HARLAN ELLISON “Cold Friend.” First published in Galaxy SF, October 1973. Reprinted in The Best from Galaxy, Volume II, edited anonymously by Ejler Jakobsson. Collected in Approaching Oblivion: Road Signs on the Treadmill Toward Tomorrow (Walker, hardcover, 1974).

   A man who has died on cancer wakes up and finds that except for a chunk of land surrounding the hospital in Hanover, New Hampshire, perhaps only three blocks in radius, the rest of the world has disappeared. Electricity is still on, and food is always stocked in the stores. At the edge of his world, things dangle from underneath, cables, water linesand the like.

   He is the only one there, except at first strange barbarians from all eras from Earth’s past, who ride through then vanish over the edge. Until, finally, a young girl from Boston shows up. She is very pale and is wearing only a translucent dress. She is also very cold to the touch.
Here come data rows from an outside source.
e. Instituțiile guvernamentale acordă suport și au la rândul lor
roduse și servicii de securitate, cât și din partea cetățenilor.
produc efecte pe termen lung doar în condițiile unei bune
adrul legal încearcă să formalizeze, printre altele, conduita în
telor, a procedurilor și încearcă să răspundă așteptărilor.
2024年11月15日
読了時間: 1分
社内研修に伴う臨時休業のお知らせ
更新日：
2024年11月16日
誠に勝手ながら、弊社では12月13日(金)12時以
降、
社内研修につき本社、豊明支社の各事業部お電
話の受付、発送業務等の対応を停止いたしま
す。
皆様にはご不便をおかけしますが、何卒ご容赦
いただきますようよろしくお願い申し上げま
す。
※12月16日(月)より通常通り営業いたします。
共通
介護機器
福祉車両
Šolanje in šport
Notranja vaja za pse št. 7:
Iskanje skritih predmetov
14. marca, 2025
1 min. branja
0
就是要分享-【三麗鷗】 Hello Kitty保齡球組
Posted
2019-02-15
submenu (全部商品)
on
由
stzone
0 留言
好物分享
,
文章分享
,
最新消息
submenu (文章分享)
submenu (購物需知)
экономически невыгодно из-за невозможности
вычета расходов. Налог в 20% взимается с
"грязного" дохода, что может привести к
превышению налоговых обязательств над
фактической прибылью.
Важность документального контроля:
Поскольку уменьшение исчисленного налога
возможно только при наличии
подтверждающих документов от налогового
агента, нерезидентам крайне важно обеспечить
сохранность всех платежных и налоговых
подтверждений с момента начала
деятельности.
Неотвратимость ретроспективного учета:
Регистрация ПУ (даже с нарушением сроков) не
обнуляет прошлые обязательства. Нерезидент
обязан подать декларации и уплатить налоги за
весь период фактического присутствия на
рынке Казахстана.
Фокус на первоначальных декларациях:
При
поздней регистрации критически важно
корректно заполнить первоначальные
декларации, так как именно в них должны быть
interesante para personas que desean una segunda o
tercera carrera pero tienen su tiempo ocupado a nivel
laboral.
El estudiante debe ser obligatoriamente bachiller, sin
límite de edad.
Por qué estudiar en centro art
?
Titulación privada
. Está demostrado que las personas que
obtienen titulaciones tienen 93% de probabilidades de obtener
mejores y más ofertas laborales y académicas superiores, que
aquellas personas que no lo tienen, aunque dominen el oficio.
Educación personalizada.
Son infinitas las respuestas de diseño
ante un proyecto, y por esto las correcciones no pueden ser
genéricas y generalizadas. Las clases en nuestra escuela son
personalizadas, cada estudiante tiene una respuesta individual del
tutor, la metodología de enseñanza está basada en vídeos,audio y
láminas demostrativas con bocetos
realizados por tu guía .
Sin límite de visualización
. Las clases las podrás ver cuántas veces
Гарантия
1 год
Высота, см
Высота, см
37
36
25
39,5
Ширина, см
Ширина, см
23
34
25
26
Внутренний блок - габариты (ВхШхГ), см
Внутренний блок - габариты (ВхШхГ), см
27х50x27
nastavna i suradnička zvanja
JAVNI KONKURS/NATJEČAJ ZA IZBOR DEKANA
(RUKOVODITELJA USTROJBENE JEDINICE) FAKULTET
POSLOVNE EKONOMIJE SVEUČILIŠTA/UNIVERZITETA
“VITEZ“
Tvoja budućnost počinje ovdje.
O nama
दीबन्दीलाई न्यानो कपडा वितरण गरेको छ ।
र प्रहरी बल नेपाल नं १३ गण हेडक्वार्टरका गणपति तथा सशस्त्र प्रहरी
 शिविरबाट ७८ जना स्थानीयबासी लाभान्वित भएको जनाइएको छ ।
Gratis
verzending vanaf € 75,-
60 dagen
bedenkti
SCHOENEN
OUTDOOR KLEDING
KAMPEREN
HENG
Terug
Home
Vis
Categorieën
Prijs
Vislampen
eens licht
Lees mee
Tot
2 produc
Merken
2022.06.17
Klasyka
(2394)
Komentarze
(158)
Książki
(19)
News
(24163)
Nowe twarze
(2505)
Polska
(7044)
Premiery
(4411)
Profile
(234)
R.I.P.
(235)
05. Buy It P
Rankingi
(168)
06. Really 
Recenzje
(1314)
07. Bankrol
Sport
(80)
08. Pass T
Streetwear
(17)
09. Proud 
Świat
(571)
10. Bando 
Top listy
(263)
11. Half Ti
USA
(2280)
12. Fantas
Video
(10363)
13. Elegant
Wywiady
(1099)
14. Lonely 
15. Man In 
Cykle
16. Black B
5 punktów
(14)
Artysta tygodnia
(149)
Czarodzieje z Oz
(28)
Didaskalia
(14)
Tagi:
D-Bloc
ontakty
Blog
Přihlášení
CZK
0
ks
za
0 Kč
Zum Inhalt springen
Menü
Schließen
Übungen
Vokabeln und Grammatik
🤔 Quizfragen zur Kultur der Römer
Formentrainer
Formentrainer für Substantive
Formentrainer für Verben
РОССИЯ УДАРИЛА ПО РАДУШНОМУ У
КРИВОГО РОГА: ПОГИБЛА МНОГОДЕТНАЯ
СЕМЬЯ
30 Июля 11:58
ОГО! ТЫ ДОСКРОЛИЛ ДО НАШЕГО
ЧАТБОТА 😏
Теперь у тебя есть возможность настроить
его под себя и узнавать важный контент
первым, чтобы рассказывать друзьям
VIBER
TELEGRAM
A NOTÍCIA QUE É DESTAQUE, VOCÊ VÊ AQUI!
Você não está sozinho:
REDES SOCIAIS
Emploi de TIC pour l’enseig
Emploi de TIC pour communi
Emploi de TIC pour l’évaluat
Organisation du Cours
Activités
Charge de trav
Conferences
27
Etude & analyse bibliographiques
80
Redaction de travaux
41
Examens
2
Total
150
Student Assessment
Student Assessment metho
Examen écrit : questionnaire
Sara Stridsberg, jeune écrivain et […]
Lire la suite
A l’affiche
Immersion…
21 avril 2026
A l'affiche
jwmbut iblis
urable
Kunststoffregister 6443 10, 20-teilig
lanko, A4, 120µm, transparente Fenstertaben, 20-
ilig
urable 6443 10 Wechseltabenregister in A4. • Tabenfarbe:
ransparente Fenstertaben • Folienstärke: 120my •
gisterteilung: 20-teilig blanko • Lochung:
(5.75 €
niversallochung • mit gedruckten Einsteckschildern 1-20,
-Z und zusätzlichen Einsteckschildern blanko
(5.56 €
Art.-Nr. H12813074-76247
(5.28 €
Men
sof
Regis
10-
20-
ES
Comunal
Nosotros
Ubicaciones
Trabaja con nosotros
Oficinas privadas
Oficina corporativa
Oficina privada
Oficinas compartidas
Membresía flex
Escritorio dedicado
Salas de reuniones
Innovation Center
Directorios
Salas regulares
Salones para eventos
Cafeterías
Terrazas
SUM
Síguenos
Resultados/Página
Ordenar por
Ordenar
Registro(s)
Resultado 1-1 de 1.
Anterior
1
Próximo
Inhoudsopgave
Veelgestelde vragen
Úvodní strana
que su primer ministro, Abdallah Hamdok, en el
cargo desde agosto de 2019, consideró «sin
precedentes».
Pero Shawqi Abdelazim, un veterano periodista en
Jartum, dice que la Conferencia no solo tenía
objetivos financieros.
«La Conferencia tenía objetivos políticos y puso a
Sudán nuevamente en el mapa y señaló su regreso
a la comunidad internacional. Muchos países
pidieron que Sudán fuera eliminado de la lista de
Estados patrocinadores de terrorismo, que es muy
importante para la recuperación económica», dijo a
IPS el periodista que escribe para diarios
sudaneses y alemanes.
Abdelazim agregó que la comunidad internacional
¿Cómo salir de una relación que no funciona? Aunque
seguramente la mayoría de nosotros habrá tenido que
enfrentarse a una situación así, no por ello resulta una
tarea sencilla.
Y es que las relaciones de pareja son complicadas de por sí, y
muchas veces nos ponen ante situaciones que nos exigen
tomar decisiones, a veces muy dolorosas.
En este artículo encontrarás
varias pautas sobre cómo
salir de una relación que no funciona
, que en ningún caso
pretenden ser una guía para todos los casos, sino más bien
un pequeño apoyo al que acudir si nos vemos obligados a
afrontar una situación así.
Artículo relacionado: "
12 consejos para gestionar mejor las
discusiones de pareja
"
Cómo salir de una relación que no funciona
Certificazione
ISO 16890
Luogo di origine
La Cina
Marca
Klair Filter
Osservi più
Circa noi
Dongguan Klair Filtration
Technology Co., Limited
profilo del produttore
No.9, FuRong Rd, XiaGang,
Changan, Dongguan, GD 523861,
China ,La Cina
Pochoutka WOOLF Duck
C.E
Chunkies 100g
She claims to have been responsible for the situation they are in, but Eugene Harrison (that’s his name), is not so sure.

   There is a little more to the story, but not a lot. (I have glossed over the finer details.) Readers who want solid endings to their reading matter may not like this one, but it’s told in such a way, — as if Eugene Harrison is telling us his story in words an ordinary person would use (or if Harlan Ellison, in proxy, was leaving an audio recording for us to listen to) — you may not mind at all either.

PostScript: You may be able to discern from the cover of Galaxy SF above that this was a special issue, the 23rd Anniversary issue, with quite a few name authors in it. If I’d bought this issue from the newsstand, and I probably did, I might have been disappointed. One chunk of 50 pages is the first part of a serial by James White (“The Dream Millennium”), and another chunk of almost 70 pages is the end of a serial by Arthur C. Clarke (“Rendezvous with Rama”).

   That’s 120 pages of a 180 page magazine. This leaves space for only a one page poem by Ray Bradbury, and three short stories. The other two are by Theodore Sturgeon and Ursula K. LeGuin. If you skip the serial installments, that’s not a lot of reading for 75 cents.